In the judeo-christian tradition, revelation is not merely hygenic in conserving forgotten truth but is intrusive and announces new states of affairs that would not have been known otherwise. Revelation is heraldic and kyregmatic and prophetic, not conservative. The question is whether to trust the prophets. They often come with insignia that testifies to their authority but these insignia presuppose priorly accepted prophecy and so on. Sometimes the prophets command us to do things that are prima facie morally wrong such as sacrifice our first born son, or wipe out an entire race, or stone homosexuals and adulterers, or tolerate slavery, or hold truths that are prima facie impossible to prove as true or coherent. Of course, if God the ideal observer truly requires these things then he sees the rational and moral grounds for doing so even if we don't but if the prophet is channeling a half-digested falafel, it would be rash to act on it.

Still as some hard cases of moral dilemmas prove to work out upon further clarification of concepts, further information, and/or creative alternatives, it seems possible that a faith dilemma could also be worked through and that a kind of certainty can be reached about the practical satisfactoriness of the decision either to believe and trust or not in alleged revelation. In the case of the judeo-christian tradition, or any particular expression of it, the fact that the claims it makes are open to further intellectual criticism is one of the factors that makes possible the rational assessment of a decision of trust. Further, just as there may be no straight forward calculus for settling moral dilemmas and thus a need for character and discernment to see through them, a similar demand on judgement is called for in the case of faith dilemmas. This also suggests a need for community social interaction in such decision making.

Reason can at least rebut scepticism about any of the foundations of the possibility of successful decision making in the case of faith dilemmas, even if it cannot always or ever refute such scepticism, whether that be scepticism about a theistic metaphysic that makes revelation possible, or scepticism about the possibility of a value judgement that is not fully explicable. Reason can play a role as we have noted in assessing the various candidates for being such a revelation. The decision to believe is something that speaks to the end of human flourishing or worth, scepticism about which may be rebuted by reason. And so it seems that rational decisions to trust are possible and that we even have the rational right to make them if they are and that this right is part of the body of rights that ought to be preserved in modern society by the state. So given the fresh spate of works by certain distinguished professors about belief in God as a delusion, the end of faith, and so on, we couldn't really imagine the force of such arguments as delegitimizing the full citizenship of religious believers qua being such.
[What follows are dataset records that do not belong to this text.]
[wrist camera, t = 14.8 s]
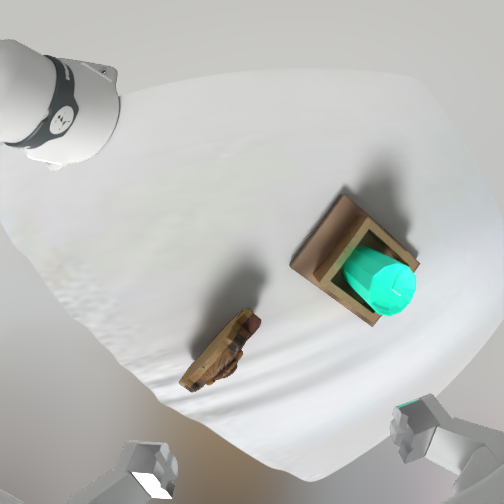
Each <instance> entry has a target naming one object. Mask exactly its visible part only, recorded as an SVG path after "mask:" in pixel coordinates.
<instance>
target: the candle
mask: <svg viewBox="0 0 504 504" xmlns="http://www.w3.org/2000/svg"><path fill="white" fill-rule="evenodd" d="M341 270H342V275H343V278H344V279H345V281H346V282H347V283H348V284H349V285H350V286H351V287H352V288H353V289H354V290H355V291H356V292H357V293H358V294H359V295H360V296H361V297H362V298H363V299H364V300H365V301H366V302H367V303H368V304H369V305H370V306H371V307H372V308H373V309H374V310H375V311H376V312H377V313H378V314H380V315H385V316H392V315H395V314H397V313H400V312H402V311H403V310H404V308H405V307H406V306H407V305H408V304H409V303H410V301H411V299H412V297H413V295H414V293H415V290H416V276H415V274H414V273H413V272H412V270H411V269H410V268H409V267H408V266H407V265H405V264H403V263H401V262H399V261H397V260H395V259H393V258H391V257H389V256H387V255H385V254H383V253H381V252H379V251H377V250H375V249H372V248H369V247H366V246H359V247H356V248H355V249H354V250H353V252H352V253H351V254H350V256H349V257H348V258H347V260H346V261H345V262H344V264H343V265H342V266H341Z"/></svg>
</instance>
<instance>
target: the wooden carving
mask: <svg viewBox="0 0 504 504" xmlns="http://www.w3.org/2000/svg"><path fill="white" fill-rule="evenodd" d="M260 324H261V319H260V318H259V317H257V316H256V315H255V314H254V313H253V311H252V310H251V309H250V308H248V309H246V310H244V311H243V310H242V311H241V312H240V313H239V314H237V315H236V316H235V317H234V318H233V319H232V320H231V321H230V322H229V323H228V324H227V325H226V326H225V327H224V328H223V329H222V330H221V332H220V333H219V334H218V335H217V336H216V337H215V338H214V339H213V340H212V341H211V343H210V344H209V345H208V346H207V347H206V349H205V350H204V351H203V352H202V354H201V355H200V356H199V357H198V358H197V359H196V360H195V361H194V362H193V363H192V364H191V366H190V367H189V368H188V370H187V371H186V372H185V374H184V375H183V377H182V378H181V380H180V381H179V384H180V385H181V386H183V387H185V388H186V389H187V390H189V391H190V392H196V391H197V390H199V389H200V388H202V387H203V386H204V385H205V384H207V385H211V384H213V383H214V382H215V381H216V380H219V379H221V378H226V377H228V376H230V375H231V374H233V373H234V371H235V370H236V369H237V363H238V361H239V360H240V359H241V357H242V355H243V351H242V350H241V349H242V347H243V346H244V344H245V342H246V341H247V340H248V339H249V338H250V337H251V336H252V335H253V334H254V333H255V332H256V330H257V329H258V328H259V326H260Z"/></svg>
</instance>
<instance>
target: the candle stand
mask: <svg viewBox="0 0 504 504" xmlns="http://www.w3.org/2000/svg"><path fill="white" fill-rule="evenodd" d="M359 246H366V247H369V248H372V249H375V250H377V251H379V252H381V253H383V254H385V255H387V256H389V257H391V258H393V259H395V260H397V261H399V262H401V263H403V264H405V265H407V266H408V267H409V268H410V269H411V270H412V272H413V273H414V272H415V270H416V269H417V267H418V266H419V265H420V263H419V262H418V261H417V260H416V259H415V258H414V257H413V256H412V255H411V254H410V253H409V252H408V251H407V250H406V249H405V248H404V247H403V246H402V245H401V244H400V243H399V242H398V241H396V240H395V239H394V238H393V237H392V236H391V235H390V234H389V233H388V232H387V231H386V230H385V229H383V228H382V227H381V226H380V225H379V224H378V223H377V222H376V221H375V220H373V219H372V218H371V217H370V216H369V215H368V214H367V213H365V212H364V211H363V210H362V209H361V208H360V207H358V206H357V205H356V204H355V203H354V202H353V201H351V200H350V199H349V198H348V197H347V196H345V195H341V196H340V197H339V199H338V200H337V201H336V203H335V204H334V205H333V207H332V208H331V210H330V211H329V212H328V214H327V215H326V216H325V218H324V219H323V221H322V222H321V223H320V225H319V226H318V227H317V229H316V230H315V231H314V233H313V234H312V235H311V237H310V238H309V239H308V241H307V242H306V244H305V245H304V246H303V248H302V249H301V250H300V252H299V253H298V254H297V255H296V257H295V258H294V259H293V261H292V262H291V263H290V267H291V268H292V269H293V270H295V271H296V272H297V273H299V274H300V275H302V276H303V277H304V278H306V279H307V280H309V281H310V282H311V283H313V284H314V285H315V286H317V287H318V288H320V289H321V290H322V291H324V292H325V293H326V294H328V295H329V296H331V297H332V298H333V299H335V300H336V301H337V302H339V303H340V304H342V305H343V306H344V307H346V308H347V309H348V310H350V311H351V312H353V313H354V314H355V315H357V316H358V317H359V318H361V319H362V320H364V321H365V322H366V323H368V324H369V325H370V326H372V327H373V326H374V325H375V323H376V322H377V321H378V320H379V318H380V317H381V316H382V315H380V314H378V313H377V312H376V311H375V310H374V309H373V308H372V307H371V306H370V305H369V304H368V303H367V302H366V301H365V300H364V299H363V298H362V297H361V296H360V295H359V294H358V293H357V292H356V291H355V290H354V289H353V288H352V287H351V286H350V285H349V284H348V283H347V282H346V281H345V279H344V278H343V275H342V270H341V266H342V265H343V264H344V262H345V261H346V260H347V258H348V257H349V256H350V254H351V253H352V252H353V250H354V249H355V248H356V247H359Z"/></svg>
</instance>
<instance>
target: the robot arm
mask: <svg viewBox="0 0 504 504" xmlns="http://www.w3.org/2000/svg"><path fill="white" fill-rule="evenodd" d="M104 72H105V73H104ZM103 73H104V74H103ZM116 81H117V70H116V69H115V68H113V67H110V66H105V65H100V64H94V63H89V62H83V61H77V60H70V59H63V58H58V59H57V58H55V57H52V56H49V55H41V54H39V53H38V52H36V51H34V50H32V49H31V48H29V47H27V46H25V45H23V44H21V43H19V42H17V41H16V40H10V39H8V40H0V142H4V143H5V144H6V145H8V146H12V147H14V148H18V149H22V150H23V151H24V152H26V153H27V156H28V157H29V158H30V159H34V160H39V161H44V163H45V164H46V165H47V167H48V168H49V170H51V171H58V170H60V169H62V168H63V167H65V166H66V165H68V164H73V163H80V162H83V161H85V160H87V159H89V158H91V157H92V156H94V155H95V154H96V153H97V152H98V151H100V150H101V148H102V147H103V146H104V145H105V144H106V142H107V141H108V139H109V138H110V136H111V134H112V132H113V130H114V128H115V125H116V122H117V119H118V114H119V99H118V94H117V91H116ZM392 415H393V416H394V419H393V420H392V421H391V424H390V434H391V437H392V440H393V442H394V444H396V445H398V446H400V449H399V454H400V456H401V458H402V460H403V462H404V463H405V464H406V463H408V462H411V461H414V460H417V459H419V458H422V457H424V456H425V457H426V458H428V459H429V460H431V461H433V462H435V463H436V464H438V465H440V466H442V467H444V468H446V469H448V470H450V471H451V472H454V473H456V474H458V475H459V477H458V478H457V480H456V481H455V483H454V485H453V486H452V490H453V492H454V494H455V496H453V497H451V498H450V499H448V500H446V501H444V502H442V503H440V504H504V433H503V432H502V431H498V430H495V429H491V428H488V427H484V426H481V425H478V424H474V423H471V422H468V421H465V420H462V419H458V418H453V419H452V418H451V417H450V415H449V414H448V413H447V412H446V410H445V409H444V408H443V407H442V406H441V404H440V403H439V402H438V400H437V399H436V398H435V397H434V395H433V394H428V395H425V396H423V397H420V398H417V399H415V400H412V401H410V402H407V403H404V404H402V405H399V406H396V407H395V408H394V409H393V413H392ZM169 449H170V448H169V447H168V445H167V443H159V442H146V441H133V440H128V441H127V442H126V443H125V445H124V447H123V450H122V452H121V454H120V457H119V459H118V462H117V464H116V467H115V469H114V470H109V471H108V472H107V473H105V474H104V475H102V476H101V477H99V478H98V479H96V480H95V481H94V482H92V483H90V484H89V485H87V486H86V487H84V488H82V489H81V490H79V491H78V492H76V493H75V494H73V495H72V496H70V498H69V500H68V503H67V504H146V503H147V502H148V501H149V500H150V499H151V497H155V498H168V499H172V497H173V492H174V487H175V485H174V483H173V482H172V480H173V479H175V478H176V477H177V472H178V465H177V461H176V458H175V456H173V455H172V454H171V453H169ZM0 504H26V503H24V502H23V501H21V500H19V499H17V498H15V497H14V496H12V495H10V494H9V493H7V492H5V491H3V490H1V489H0Z"/></svg>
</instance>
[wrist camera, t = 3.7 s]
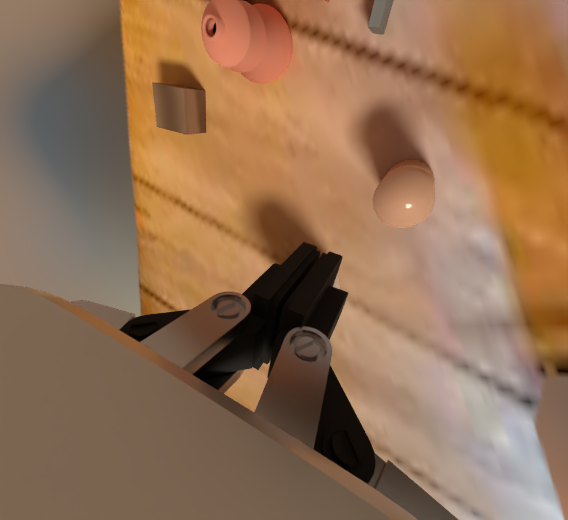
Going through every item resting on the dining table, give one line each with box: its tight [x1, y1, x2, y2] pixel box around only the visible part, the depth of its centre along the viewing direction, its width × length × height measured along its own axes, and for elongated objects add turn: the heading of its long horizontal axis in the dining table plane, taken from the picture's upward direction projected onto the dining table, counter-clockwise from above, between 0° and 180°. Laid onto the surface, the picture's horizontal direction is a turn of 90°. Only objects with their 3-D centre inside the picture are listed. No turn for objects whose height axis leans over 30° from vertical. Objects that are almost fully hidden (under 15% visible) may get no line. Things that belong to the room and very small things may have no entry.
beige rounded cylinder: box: [373, 160, 435, 228], centre depth 26 cm, size 5×5×7 cm
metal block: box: [152, 82, 206, 134], centre depth 35 cm, size 5×5×4 cm
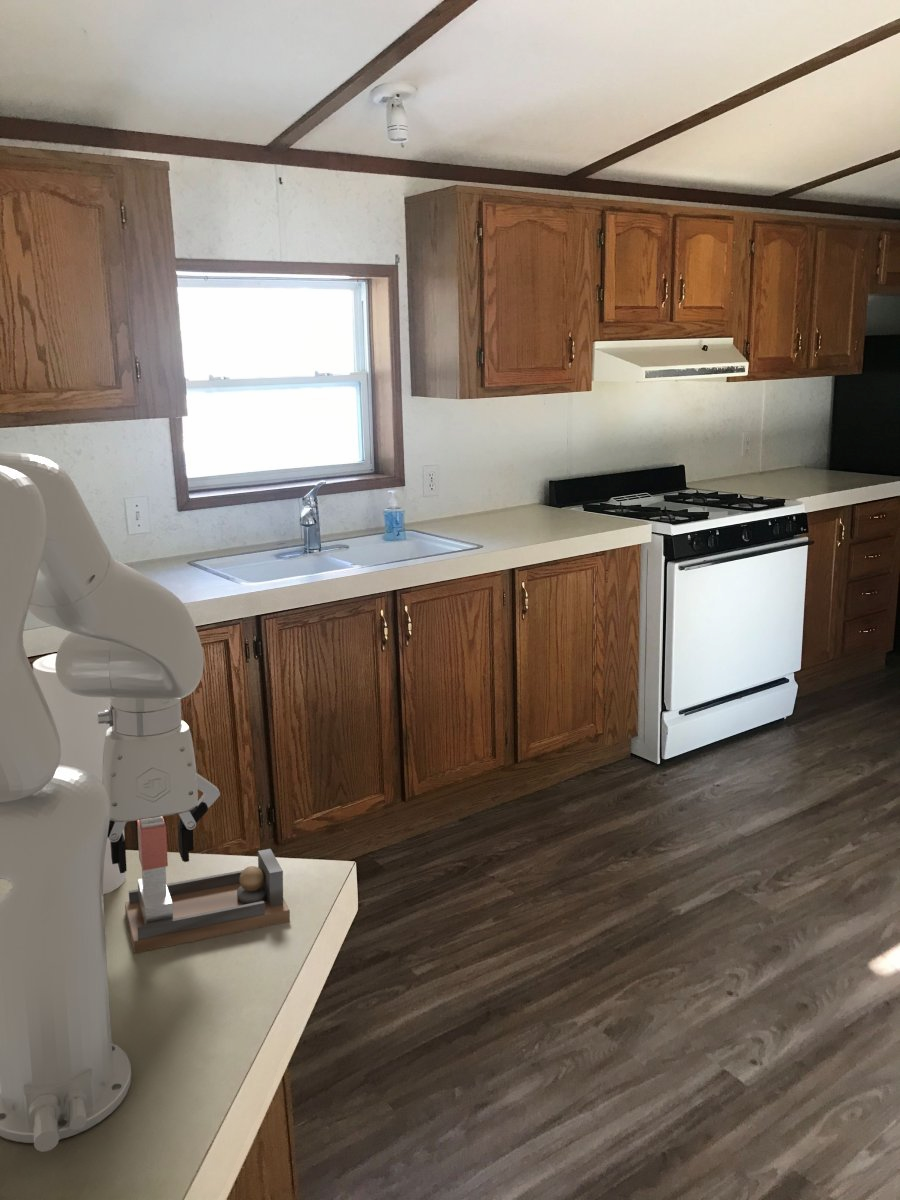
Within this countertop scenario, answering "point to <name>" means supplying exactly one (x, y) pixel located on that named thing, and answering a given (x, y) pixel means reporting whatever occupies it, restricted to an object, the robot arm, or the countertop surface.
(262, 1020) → the countertop surface
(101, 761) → the cylinder container
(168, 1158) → the countertop surface
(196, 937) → the nutcracker board
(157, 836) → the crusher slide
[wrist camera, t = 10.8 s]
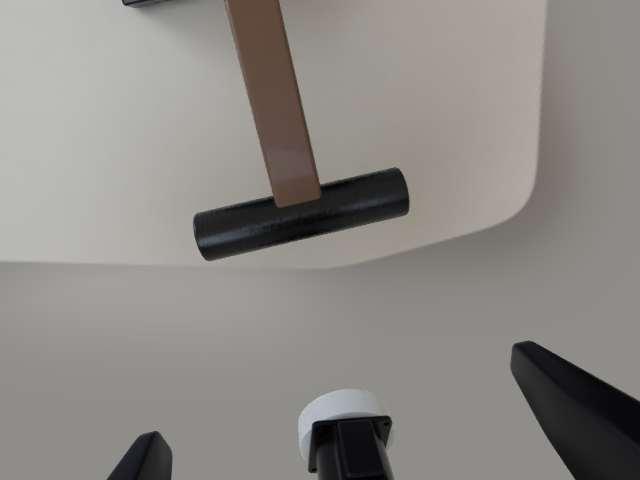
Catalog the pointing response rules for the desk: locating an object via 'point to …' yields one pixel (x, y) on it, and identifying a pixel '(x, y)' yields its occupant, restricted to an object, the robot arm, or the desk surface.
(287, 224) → the lever
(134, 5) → the bracket
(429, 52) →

I think that this is where the judeo-christian argument for a secular public sphere meets the dictum for statecraft as soulcraft. The public square refuses on the one hand to promote any one religion over another but on the other hand it promotes and elevates the right to religious belief in a criticizable faith as a necessary feature of a modern rational democracy. Because its in the painful reflection that goes on in making such decisions that contributes to the development of virtue in citizens. The spread of this right concommittedly with the spread of democratic principles and institutions points to the prosperity of the impact of the judeo-christian tradition throughout the world, since only the judeo-christian tradition among all the religions (including Islam) makes the claim for the possibility of a more than hygenic but still non-superstitious revelation and thus formulates the right to religious belief in this specific sense. That is about as theocratic as we need to get.